> _RECORDS PROVIDED_
•••

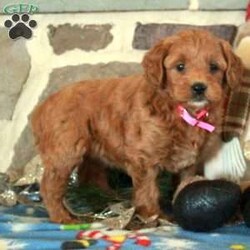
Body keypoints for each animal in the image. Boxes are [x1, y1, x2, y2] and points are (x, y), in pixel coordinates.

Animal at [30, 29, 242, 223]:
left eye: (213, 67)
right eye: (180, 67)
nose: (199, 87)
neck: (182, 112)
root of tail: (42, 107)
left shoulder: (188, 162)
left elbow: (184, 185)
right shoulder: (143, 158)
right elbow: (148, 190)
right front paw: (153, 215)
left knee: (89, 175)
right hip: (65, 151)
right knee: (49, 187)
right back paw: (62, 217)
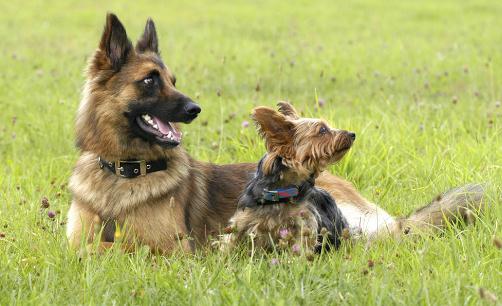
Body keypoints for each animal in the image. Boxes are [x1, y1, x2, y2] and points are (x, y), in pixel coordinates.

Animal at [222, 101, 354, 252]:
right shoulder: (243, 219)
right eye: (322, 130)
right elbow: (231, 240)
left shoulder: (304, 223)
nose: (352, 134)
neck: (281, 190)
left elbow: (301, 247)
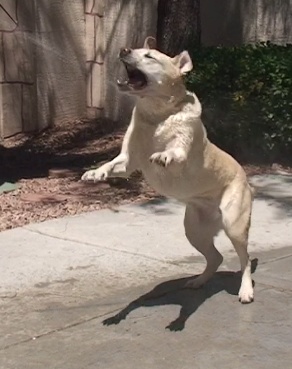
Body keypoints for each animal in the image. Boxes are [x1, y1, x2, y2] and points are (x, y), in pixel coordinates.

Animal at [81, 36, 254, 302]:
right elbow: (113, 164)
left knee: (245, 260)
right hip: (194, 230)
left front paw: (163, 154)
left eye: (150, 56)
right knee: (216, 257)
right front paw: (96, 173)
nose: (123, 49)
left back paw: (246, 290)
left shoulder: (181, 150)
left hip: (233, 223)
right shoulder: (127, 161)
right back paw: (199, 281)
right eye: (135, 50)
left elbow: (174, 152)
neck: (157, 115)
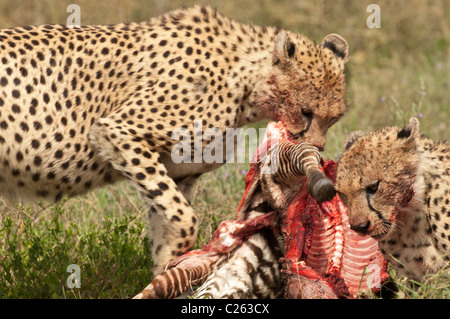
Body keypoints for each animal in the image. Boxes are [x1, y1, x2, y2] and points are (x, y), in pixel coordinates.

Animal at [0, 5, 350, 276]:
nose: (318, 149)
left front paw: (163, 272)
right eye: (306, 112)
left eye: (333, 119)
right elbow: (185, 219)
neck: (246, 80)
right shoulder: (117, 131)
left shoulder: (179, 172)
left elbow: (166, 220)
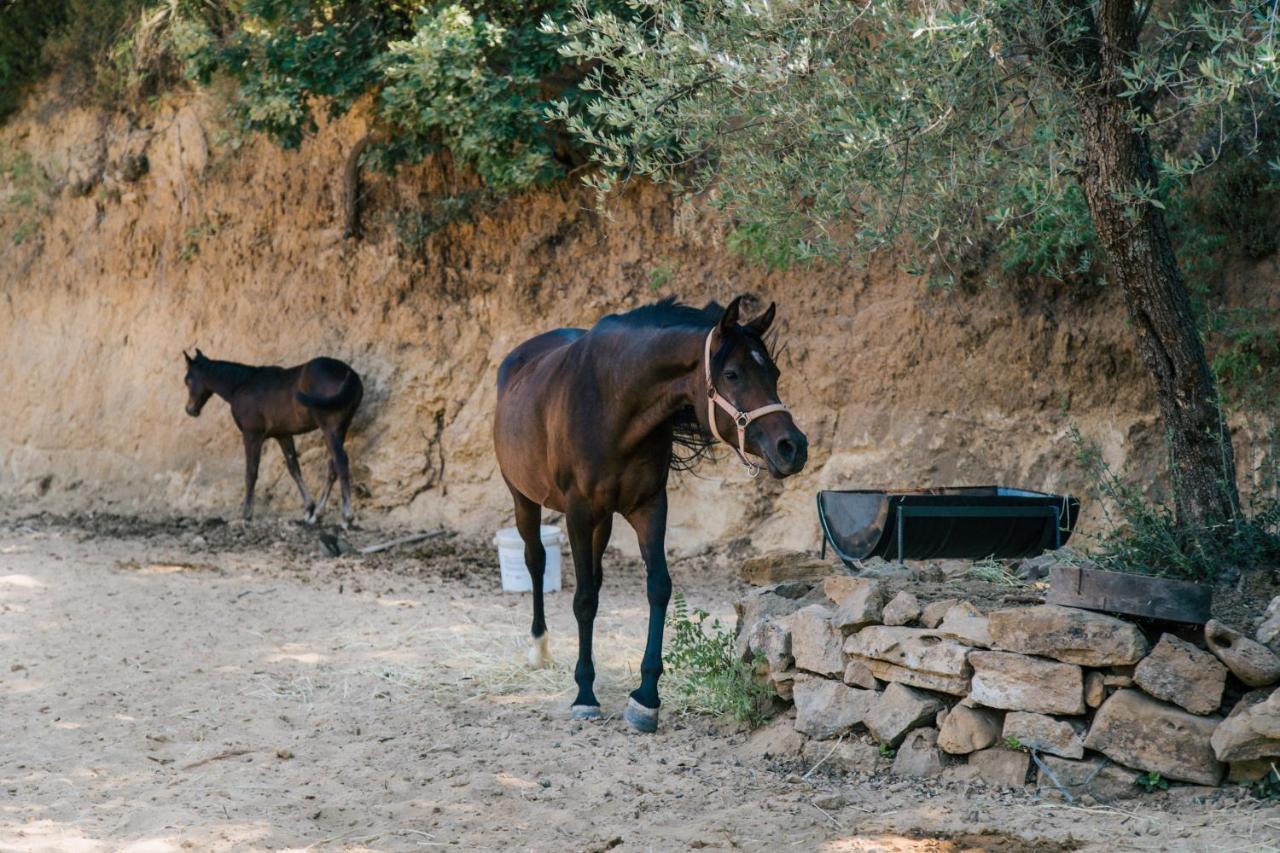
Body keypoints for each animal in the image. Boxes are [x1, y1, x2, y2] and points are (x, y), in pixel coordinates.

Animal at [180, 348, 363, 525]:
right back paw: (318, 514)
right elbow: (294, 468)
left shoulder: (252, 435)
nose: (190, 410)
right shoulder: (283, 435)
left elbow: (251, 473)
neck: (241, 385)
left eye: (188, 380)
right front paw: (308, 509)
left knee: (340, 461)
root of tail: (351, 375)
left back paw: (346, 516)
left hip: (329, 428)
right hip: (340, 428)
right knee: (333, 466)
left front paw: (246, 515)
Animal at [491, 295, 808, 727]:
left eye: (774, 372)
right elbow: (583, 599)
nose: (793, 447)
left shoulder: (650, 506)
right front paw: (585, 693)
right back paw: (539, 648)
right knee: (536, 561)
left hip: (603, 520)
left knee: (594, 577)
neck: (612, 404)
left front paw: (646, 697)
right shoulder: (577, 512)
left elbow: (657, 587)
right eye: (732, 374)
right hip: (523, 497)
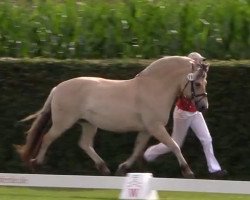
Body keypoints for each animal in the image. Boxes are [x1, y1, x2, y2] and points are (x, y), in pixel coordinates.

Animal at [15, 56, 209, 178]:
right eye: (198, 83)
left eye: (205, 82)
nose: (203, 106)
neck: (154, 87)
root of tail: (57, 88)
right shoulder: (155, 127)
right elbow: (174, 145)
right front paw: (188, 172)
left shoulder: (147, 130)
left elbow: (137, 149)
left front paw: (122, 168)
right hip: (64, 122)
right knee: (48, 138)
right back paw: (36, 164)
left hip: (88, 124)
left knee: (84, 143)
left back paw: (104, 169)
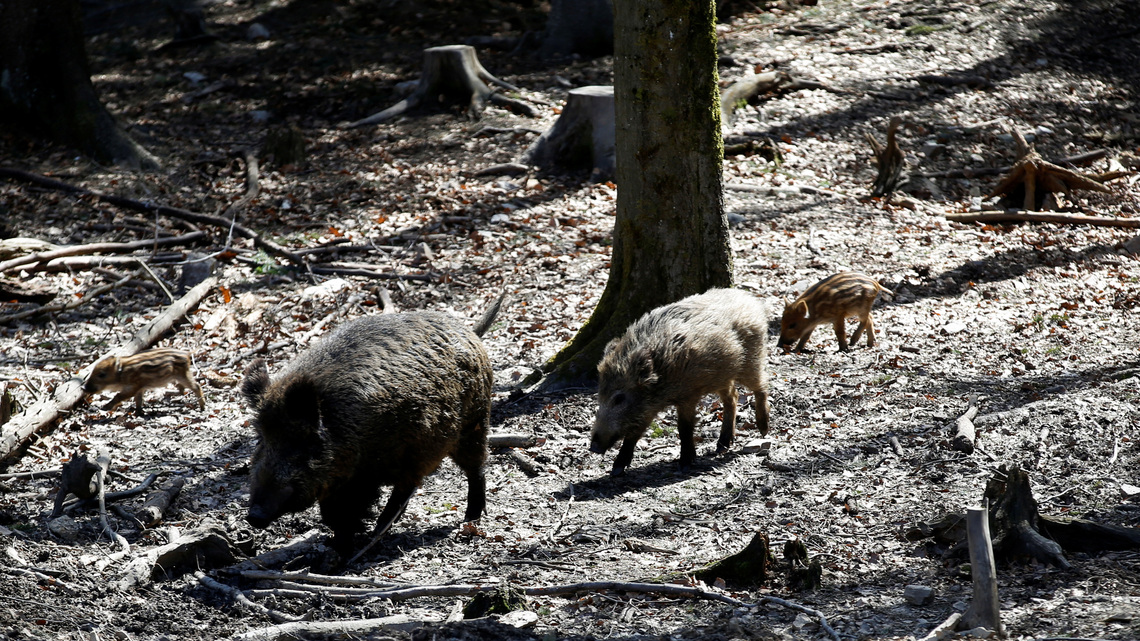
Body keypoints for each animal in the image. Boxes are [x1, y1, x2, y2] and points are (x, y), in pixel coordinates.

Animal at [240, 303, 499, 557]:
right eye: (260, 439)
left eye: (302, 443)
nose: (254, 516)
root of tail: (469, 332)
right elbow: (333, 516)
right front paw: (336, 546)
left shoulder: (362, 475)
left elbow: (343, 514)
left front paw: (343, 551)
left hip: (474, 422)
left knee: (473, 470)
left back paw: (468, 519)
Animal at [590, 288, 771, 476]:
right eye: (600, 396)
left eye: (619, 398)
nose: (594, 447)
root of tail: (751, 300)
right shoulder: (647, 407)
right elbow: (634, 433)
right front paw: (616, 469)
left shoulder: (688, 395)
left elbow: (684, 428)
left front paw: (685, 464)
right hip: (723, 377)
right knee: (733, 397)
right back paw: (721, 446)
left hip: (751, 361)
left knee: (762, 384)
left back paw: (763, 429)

•••

> _TO DO_
Copy out all lines of the material containing the word "nose".

> _YOUR SOLUTION_
nose: (199, 87)
nose: (352, 134)
nose: (123, 49)
nose: (318, 149)
nose: (190, 410)
nose: (793, 447)
nose: (203, 106)
nose: (254, 516)
nose: (594, 447)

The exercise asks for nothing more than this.